» EXERCISE
Only the pictures are to be left out; write out the rest of the data exactly.

[Collected data entries]
##############################
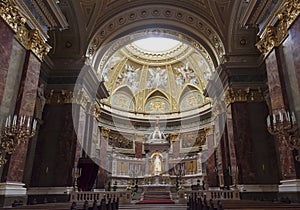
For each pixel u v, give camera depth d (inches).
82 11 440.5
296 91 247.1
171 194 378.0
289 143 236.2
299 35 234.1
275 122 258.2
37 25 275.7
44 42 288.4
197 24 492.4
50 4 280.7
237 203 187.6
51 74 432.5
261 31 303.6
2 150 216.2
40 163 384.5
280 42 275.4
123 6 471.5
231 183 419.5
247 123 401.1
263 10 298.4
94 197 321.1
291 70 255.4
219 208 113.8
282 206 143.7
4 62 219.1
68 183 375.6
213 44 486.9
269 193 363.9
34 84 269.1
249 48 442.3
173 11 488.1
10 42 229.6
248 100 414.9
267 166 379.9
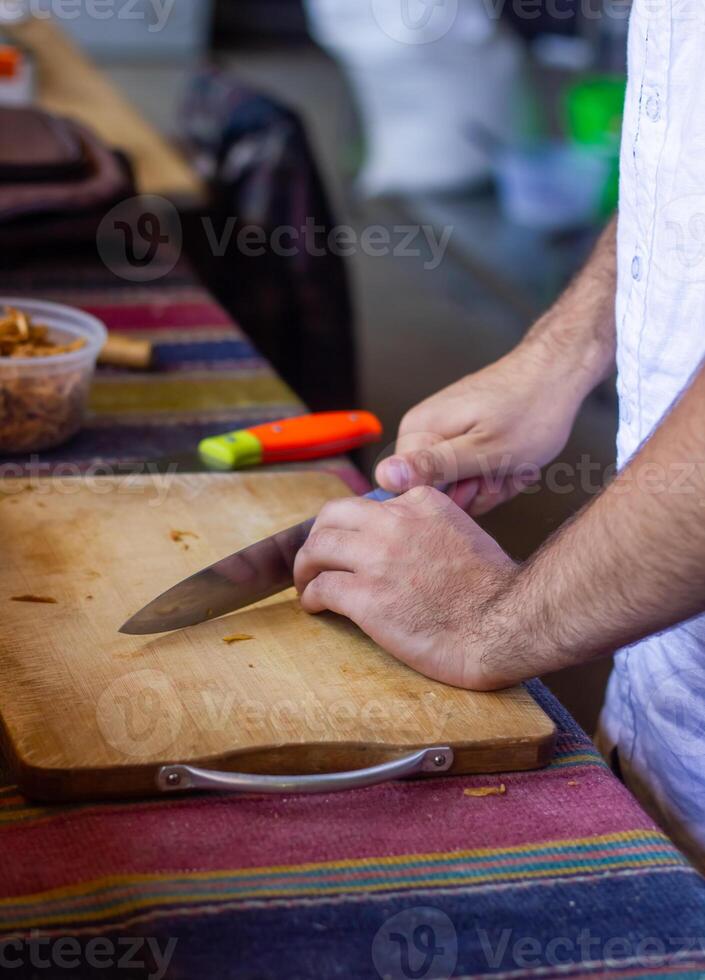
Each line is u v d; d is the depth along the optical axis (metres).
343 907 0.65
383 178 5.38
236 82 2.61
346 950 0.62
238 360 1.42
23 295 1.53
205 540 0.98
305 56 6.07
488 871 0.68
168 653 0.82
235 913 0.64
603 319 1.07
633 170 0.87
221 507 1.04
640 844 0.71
##############################
» REPLY TO THE TASK
For each pixel u v, give camera depth d (inches).
82 11 440.5
296 91 247.1
171 194 378.0
289 143 236.2
299 35 234.1
275 122 258.2
37 25 275.7
44 42 288.4
197 24 492.4
50 4 280.7
237 203 187.6
51 74 432.5
261 31 303.6
2 150 216.2
40 163 384.5
280 42 275.4
123 6 471.5
231 183 419.5
247 123 401.1
263 10 298.4
94 197 321.1
291 70 255.4
219 208 113.8
282 206 143.7
4 62 219.1
68 183 375.6
213 44 486.9
269 193 363.9
34 84 269.1
249 48 442.3
173 11 488.1
10 42 229.6
248 100 414.9
267 166 379.9
Each line is u v d; d is the depth along the optical axis (metres).
343 907 0.65
383 178 5.38
236 82 2.61
346 950 0.62
238 360 1.42
23 295 1.53
205 540 0.98
305 56 6.07
488 871 0.68
168 653 0.82
235 913 0.64
603 319 1.07
633 170 0.87
221 507 1.04
640 844 0.71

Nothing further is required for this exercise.